You have to describe what the actual threat is for us to treat it as an imperative issue. 99% of the time, these hypotheticals end with human error, not rogue AI.

philipkglass · 1d ago
Robotics progress is a lot slower than progress in disembodied AI, and disembodied AI trying to kill humanity is like naked John von Neumann trying to kill a tiger in an arena. IMO we need to figure out AI safety before physically embodied AI (smart robots) becomes routine, but to me safety in that context looks more like traditional safety-critical and security-critical software development.

I'm aware of the argument that smart enough AI can rapidly bootstrap itself to catastrophically affect the material world:

https://www.lesswrong.com/posts/Aq82XqYhgqdPdPrBA/full-trans...

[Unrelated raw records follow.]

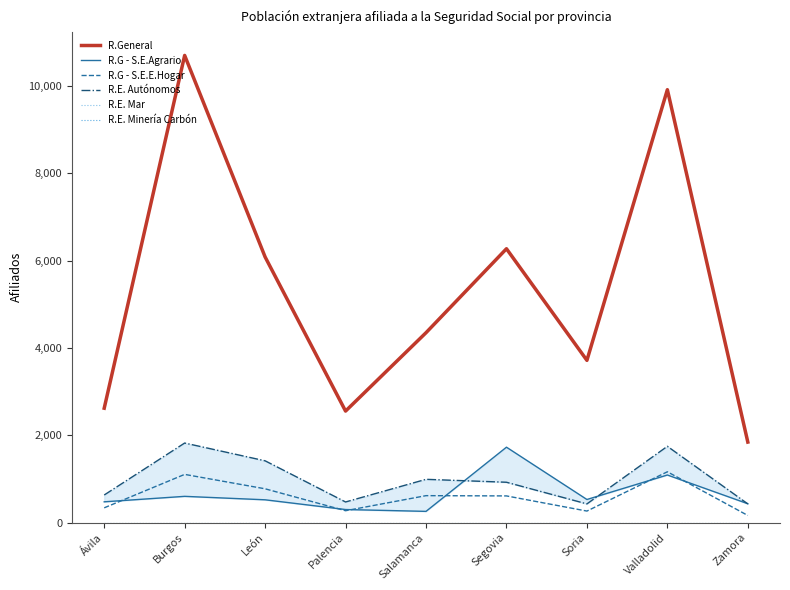

True or false: R.G - S.E.E.Hogar has a value of 263 at Soria.

True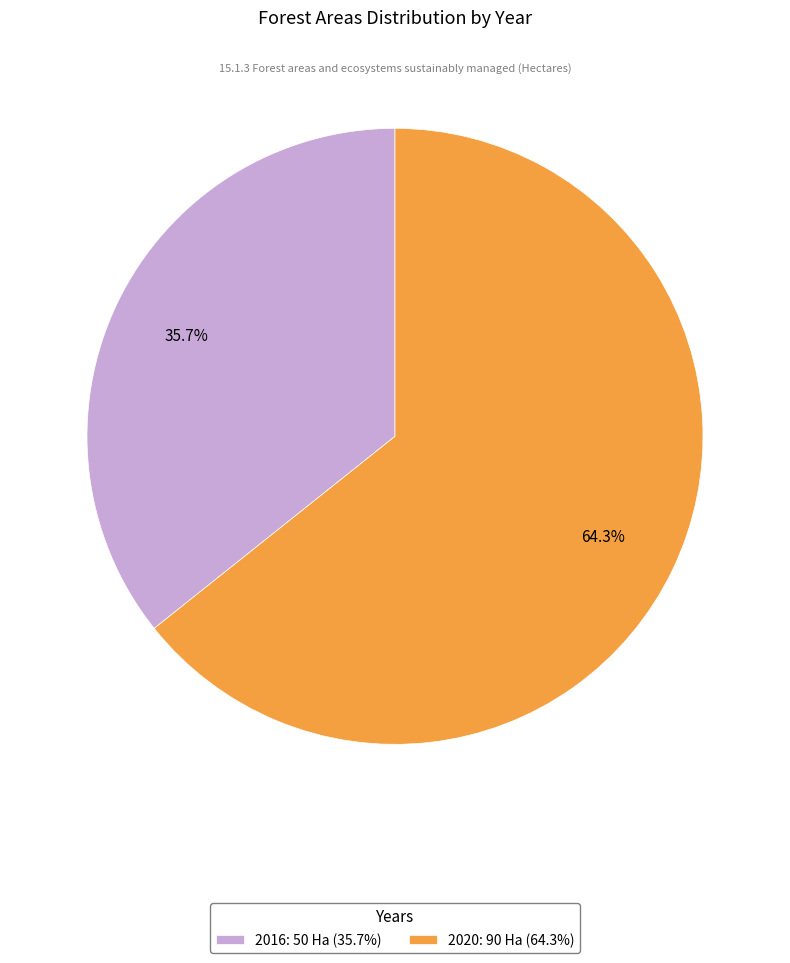

What is the ratio of the value at 2016 to the value at 2020?

0.6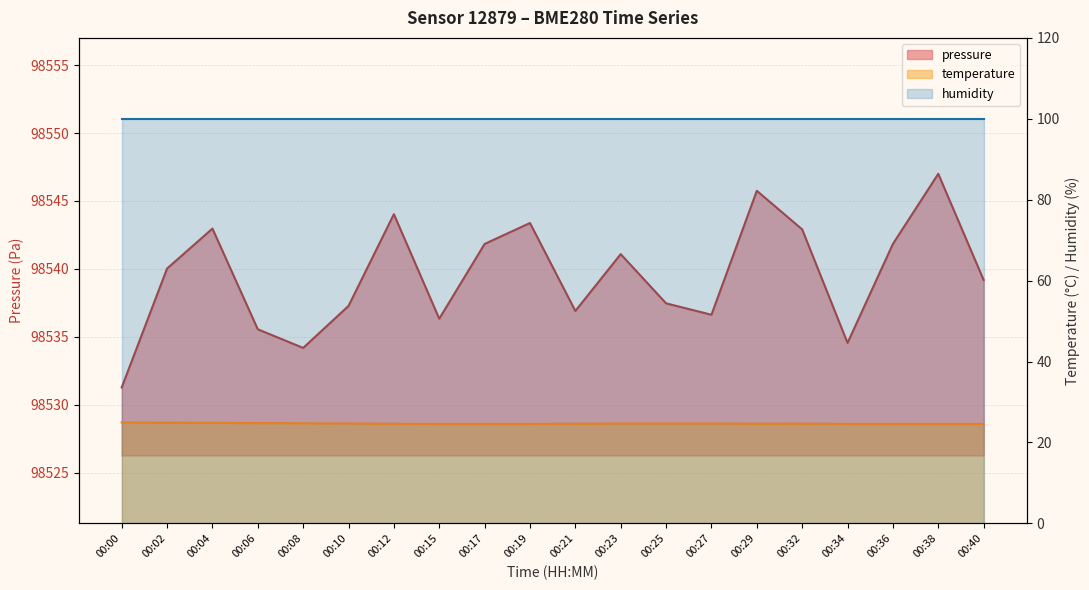

What is the difference between the pressure values at 00:34 and 00:38?

12.4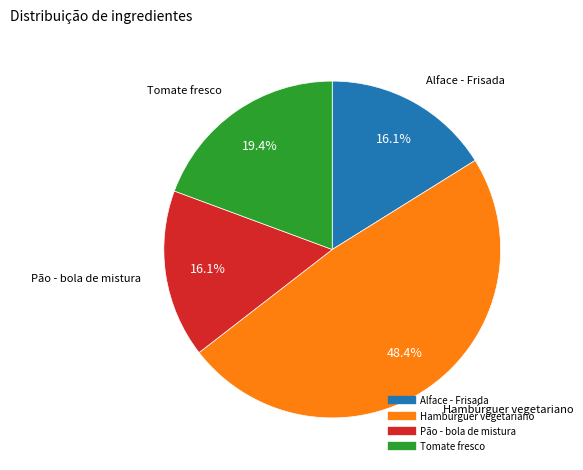

To the nearest percent, what percentage of the pie is Hambúrguer vegetariano?

48%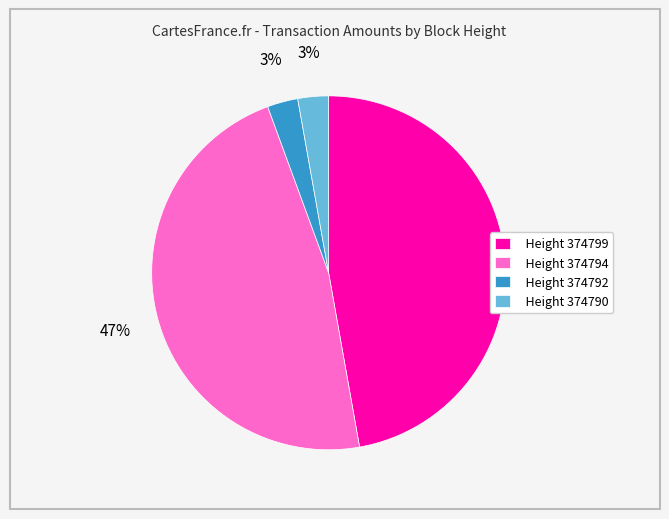

To the nearest percent, what is the combined percentage of Height 374799 and Height 374792?

50%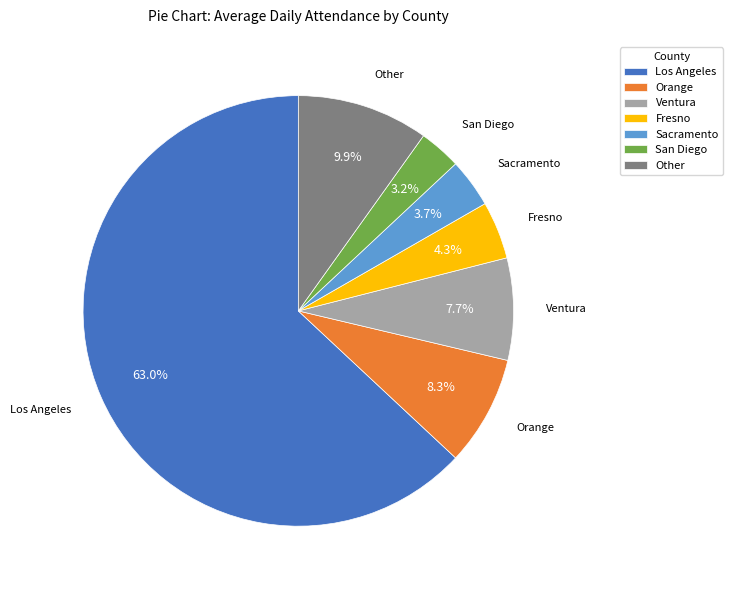

Is there a majority slice in this chart?

Yes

"It gets an immense technological advantage. If it's smart, it doesn't announce itself. It doesn't tell you that there's a fight going on. It emails out some instructions to one of those labs that'll synthesize DNA and synthesize proteins from the DNA and get some proteins mailed to a hapless human somewhere who gets paid a bunch of money to mix together some stuff they got in the mail in a file. Like, smart people will not do this for any sum of money. Many people are not smart. Builds the ribosome, but the ribosome that builds things out of covalently bonded diamondoid instead of proteins folding up and held together by Van der Waals forces, builds tiny diamondoid bacteria. The diamondoid bacteria replicate using atmospheric carbon, hydrogen, oxygen, nitrogen, and sunlight. And a couple of days later, everybody on earth falls over dead in the same second."

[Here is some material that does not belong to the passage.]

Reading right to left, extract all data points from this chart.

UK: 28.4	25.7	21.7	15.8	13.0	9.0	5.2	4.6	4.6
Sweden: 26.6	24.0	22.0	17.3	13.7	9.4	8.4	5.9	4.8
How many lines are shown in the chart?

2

As someone with a strong background in chemistry this just makes me skeptical of Yudkowsky's groundedness as a prognosticator. Biological life is not compatible with known synthesis conditions for diamond, and even superintelligence may not discover workarounds. I am even more skeptical that AI can make such advances and turn them into working devices purely by pondering/simulation, i.e. without iterative laboratory experiments.

bigyabai · 1d ago
1. If AI is latently capable of killing people using just computer power, then it was going to happen regardless. If the AI requires assistance from human actors then it's basically indistinct from human actors acting alone without AI. If you are a human that puts AI in charge of a human life, you are liable for criminal negligence.

2. You cannot stop AI research because of a bunch of unknowns. People will not be afraid of an immaterial threat that has no plausible way to threaten people besides generating text. Even if that text has access to the internet, the worst that can happen has probably already been explored by human actors. No AI was ever needed to proliferate catastrophes like Stuxnet, Sarin gas attacks, or 9/11.

3. Some people (like myself) have been following this space since Google published BERT. In that time, I have watched LLMs go from "absolutely dogshit text generator" to "slightly less dogshit text generator". It sounds to me like you've drank Sam Altman's Kool-aid without realizing that Sam is bullshitting too.